The electronic device can execute the enterprise knowledge management method in the embodiment of the application.
In addition, in combination with the enterprise knowledge management method in the above embodiment, the embodiment of the present application may be implemented by providing a computer readable storage medium. The computer readable storage medium has stored thereon computer program instructions which when executed by a processor implement any of the enterprise knowledge management methods of the above embodiments.
The storage medium includes various media capable of storing program codes, such as a usb disk, a removable hard disk, a read-only memory (ReadOnly Memory, abbreviated as ROM), a random access memory (Random Access Memory, abbreviated as RAM), a magnetic disk, or an optical disk.

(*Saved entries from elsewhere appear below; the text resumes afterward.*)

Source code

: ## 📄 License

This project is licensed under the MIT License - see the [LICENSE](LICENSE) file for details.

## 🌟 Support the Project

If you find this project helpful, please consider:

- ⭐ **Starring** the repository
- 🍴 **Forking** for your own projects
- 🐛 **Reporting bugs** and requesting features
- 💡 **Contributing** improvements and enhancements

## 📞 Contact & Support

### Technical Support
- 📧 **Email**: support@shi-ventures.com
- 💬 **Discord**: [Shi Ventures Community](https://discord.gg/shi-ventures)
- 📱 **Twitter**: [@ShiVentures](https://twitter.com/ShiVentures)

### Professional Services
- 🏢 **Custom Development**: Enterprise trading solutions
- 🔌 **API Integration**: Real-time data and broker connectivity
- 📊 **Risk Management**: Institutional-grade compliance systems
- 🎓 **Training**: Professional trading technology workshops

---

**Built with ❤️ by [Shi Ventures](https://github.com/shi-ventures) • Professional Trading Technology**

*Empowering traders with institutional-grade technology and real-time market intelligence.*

The technical features of the above-described embodiments may be arbitrarily combined, and all possible combinations of the technical features in the above-described embodiments are not described for brevity of description, however, as long as there is no contradiction between the combinations of the technical features, they should be considered as the scope of the description.
The above examples illustrate only a few embodiments of the application, which are described in detail and are not to be construed as limiting the scope of the application. It should be noted that it will be apparent to those skilled in the art that several variations and modifications can be made without departing from the spirit of the application, which are all within the scope of the application. Accordingly, the scope of protection of the present application is to be determined by the appended claims.